§ Work to be completed: Pick each line containing the word "указа" out of the data below.

§ Recorded data:
'''

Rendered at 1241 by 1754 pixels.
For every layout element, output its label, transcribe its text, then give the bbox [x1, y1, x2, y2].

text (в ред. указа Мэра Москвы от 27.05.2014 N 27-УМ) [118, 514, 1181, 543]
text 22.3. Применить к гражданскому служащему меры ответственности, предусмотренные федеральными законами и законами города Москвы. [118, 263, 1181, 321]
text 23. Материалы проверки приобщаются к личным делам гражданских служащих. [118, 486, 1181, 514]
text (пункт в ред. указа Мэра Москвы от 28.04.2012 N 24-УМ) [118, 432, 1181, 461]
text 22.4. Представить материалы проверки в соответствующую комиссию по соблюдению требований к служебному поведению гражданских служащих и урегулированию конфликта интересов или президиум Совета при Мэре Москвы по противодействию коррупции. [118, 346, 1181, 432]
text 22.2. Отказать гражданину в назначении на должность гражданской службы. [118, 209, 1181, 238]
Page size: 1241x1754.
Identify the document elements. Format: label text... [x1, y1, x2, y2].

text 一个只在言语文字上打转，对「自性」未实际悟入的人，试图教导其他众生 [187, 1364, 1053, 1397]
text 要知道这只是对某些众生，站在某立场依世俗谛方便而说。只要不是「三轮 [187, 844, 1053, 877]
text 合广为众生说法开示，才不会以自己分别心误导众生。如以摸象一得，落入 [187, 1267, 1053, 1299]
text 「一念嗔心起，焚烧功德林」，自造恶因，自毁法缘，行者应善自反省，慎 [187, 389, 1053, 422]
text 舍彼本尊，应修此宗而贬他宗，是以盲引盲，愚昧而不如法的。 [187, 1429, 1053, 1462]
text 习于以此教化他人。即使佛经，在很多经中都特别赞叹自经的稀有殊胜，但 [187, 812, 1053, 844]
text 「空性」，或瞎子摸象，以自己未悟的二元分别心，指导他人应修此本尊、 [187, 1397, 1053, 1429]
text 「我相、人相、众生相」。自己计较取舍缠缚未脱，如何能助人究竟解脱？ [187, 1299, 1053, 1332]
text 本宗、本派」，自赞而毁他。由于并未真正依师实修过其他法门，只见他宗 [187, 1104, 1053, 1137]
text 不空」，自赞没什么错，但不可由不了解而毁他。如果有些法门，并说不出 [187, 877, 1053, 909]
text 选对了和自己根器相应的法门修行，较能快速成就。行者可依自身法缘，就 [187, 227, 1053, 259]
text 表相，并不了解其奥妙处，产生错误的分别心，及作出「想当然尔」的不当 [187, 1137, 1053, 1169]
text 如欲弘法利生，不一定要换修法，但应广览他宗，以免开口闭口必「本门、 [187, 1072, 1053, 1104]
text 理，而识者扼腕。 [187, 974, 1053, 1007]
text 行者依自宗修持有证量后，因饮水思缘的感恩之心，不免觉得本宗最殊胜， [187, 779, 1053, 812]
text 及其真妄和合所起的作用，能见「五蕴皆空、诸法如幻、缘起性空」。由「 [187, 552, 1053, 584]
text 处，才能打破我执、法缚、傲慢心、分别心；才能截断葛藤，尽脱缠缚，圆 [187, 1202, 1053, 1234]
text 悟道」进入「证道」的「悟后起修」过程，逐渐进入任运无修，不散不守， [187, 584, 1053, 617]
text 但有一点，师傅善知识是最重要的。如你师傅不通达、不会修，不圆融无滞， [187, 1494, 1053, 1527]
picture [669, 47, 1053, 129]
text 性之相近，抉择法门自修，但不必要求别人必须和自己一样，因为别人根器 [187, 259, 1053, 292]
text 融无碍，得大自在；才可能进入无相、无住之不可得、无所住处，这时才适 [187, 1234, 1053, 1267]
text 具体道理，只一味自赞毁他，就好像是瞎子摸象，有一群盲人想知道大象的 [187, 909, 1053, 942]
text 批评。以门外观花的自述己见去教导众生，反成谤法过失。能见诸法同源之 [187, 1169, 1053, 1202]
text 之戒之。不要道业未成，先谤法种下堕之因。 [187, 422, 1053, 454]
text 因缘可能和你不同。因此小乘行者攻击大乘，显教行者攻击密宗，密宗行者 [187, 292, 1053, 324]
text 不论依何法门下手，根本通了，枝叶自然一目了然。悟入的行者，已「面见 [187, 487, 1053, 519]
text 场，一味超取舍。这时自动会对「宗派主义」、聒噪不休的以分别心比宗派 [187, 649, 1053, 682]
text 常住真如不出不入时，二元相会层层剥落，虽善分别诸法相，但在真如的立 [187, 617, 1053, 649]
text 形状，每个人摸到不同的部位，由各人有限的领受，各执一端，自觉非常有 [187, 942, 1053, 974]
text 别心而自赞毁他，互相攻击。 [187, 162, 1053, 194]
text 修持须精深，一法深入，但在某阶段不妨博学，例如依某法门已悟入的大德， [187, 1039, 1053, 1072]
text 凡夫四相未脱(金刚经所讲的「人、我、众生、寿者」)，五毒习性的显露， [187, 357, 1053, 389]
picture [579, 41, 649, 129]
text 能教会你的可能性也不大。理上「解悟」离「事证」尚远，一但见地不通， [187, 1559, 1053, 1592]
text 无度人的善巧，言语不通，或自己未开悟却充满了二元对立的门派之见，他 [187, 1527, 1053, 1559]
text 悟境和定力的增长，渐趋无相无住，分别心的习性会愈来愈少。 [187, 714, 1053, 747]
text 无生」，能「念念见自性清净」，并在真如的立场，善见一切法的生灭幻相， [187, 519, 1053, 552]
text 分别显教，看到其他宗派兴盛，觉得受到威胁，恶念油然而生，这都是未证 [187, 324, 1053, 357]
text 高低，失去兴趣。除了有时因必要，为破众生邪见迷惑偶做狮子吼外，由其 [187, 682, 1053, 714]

'''
'''

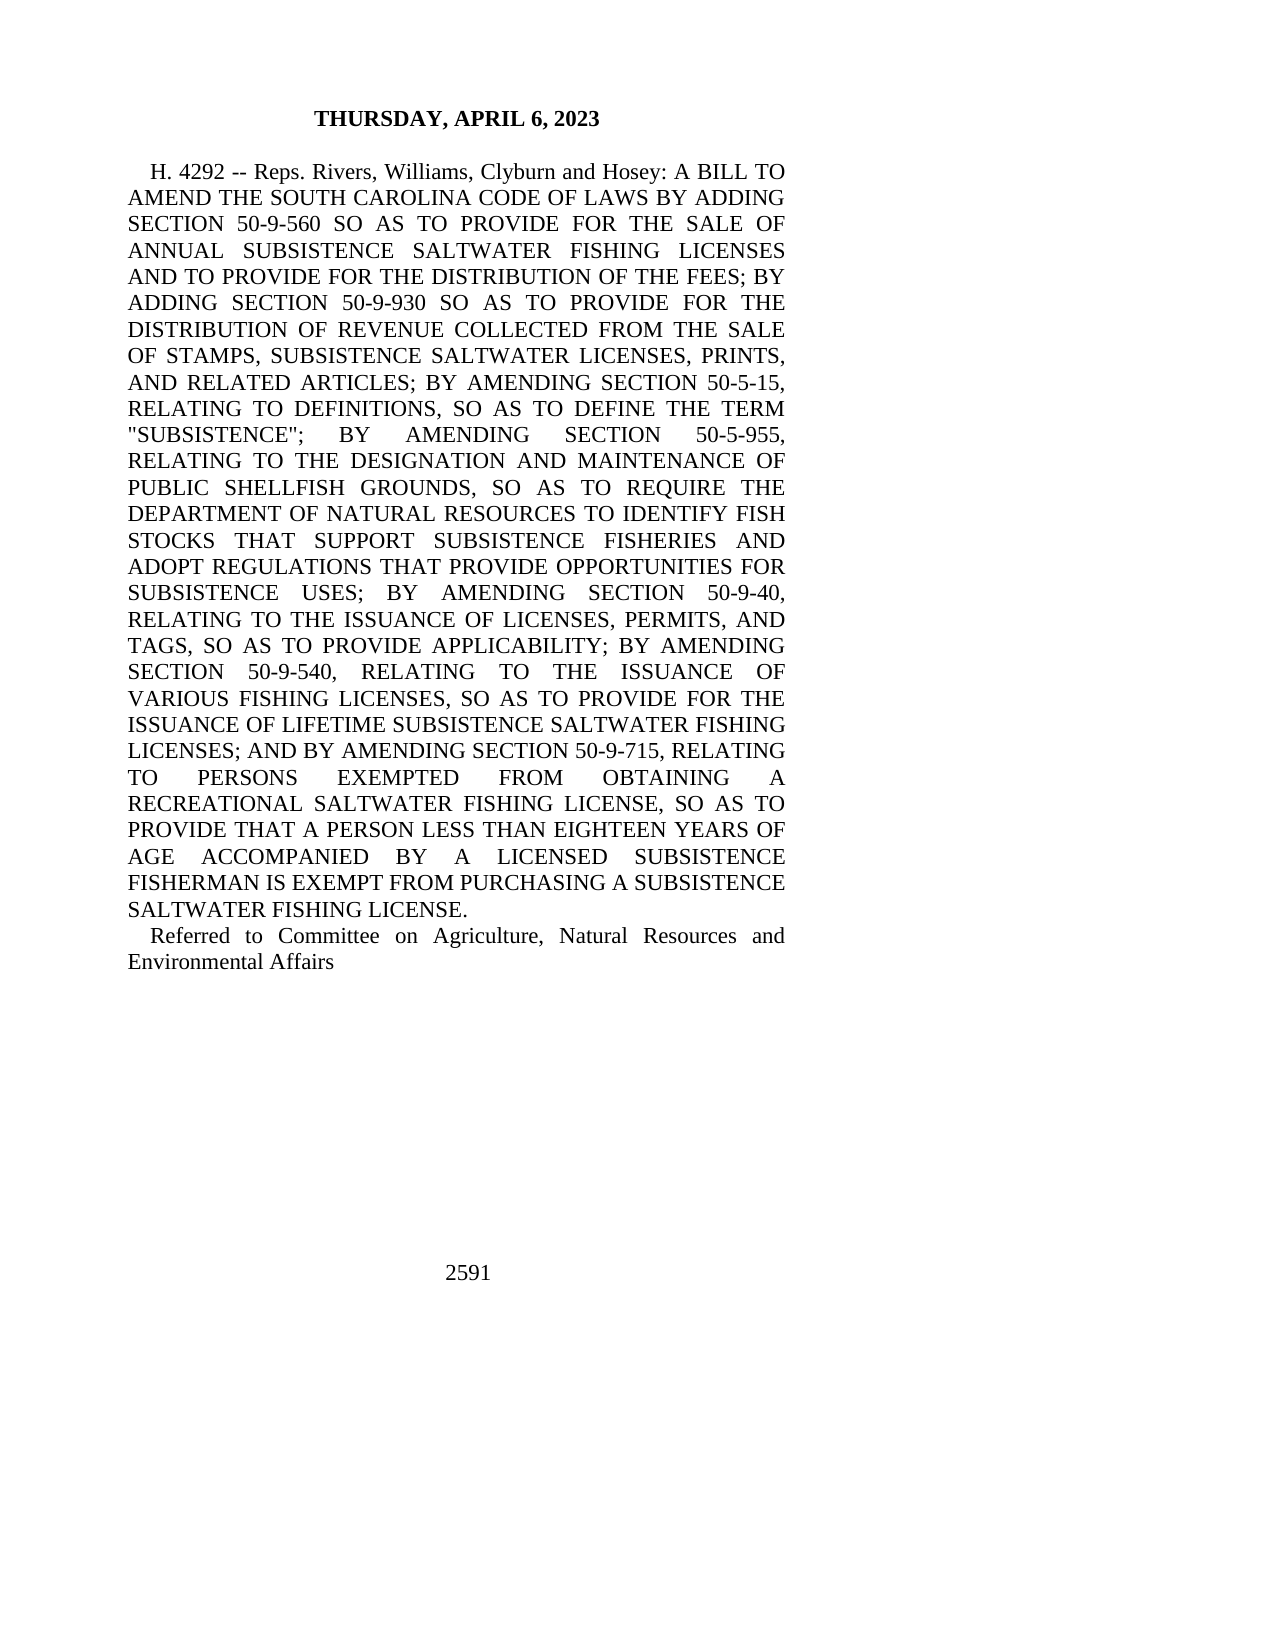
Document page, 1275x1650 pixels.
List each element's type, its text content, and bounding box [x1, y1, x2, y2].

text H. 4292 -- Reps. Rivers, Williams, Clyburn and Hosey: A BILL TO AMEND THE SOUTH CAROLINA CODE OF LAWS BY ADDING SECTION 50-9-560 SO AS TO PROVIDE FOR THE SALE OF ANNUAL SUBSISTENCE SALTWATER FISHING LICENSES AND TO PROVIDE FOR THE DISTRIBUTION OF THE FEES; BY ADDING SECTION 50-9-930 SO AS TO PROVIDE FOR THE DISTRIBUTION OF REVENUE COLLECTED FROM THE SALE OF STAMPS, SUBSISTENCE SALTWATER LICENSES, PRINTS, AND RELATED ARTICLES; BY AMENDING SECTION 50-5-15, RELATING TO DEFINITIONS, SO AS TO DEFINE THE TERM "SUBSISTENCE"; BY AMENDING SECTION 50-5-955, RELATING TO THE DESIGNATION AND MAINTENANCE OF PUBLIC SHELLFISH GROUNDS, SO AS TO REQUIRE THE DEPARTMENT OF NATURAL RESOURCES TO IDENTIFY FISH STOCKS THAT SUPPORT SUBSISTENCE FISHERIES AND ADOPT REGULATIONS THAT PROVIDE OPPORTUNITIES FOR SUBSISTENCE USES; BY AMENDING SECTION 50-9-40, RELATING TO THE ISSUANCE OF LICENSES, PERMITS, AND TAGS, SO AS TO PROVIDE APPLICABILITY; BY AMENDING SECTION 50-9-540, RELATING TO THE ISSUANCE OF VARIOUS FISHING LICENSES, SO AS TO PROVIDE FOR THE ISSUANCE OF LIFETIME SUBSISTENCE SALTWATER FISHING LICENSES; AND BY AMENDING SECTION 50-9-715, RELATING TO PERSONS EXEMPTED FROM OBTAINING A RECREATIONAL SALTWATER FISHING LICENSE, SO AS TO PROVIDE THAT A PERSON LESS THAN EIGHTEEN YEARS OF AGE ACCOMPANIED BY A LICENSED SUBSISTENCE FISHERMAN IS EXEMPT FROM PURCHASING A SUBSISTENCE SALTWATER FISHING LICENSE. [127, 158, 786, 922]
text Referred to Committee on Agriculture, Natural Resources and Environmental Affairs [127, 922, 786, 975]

'''

§ Answer section:
text (в ред. указа Мэра Москвы от 27.05.2014 N 27-УМ) [118, 514, 1181, 543]
text (пункт в ред. указа Мэра Москвы от 28.04.2012 N 24-УМ) [118, 432, 1181, 461]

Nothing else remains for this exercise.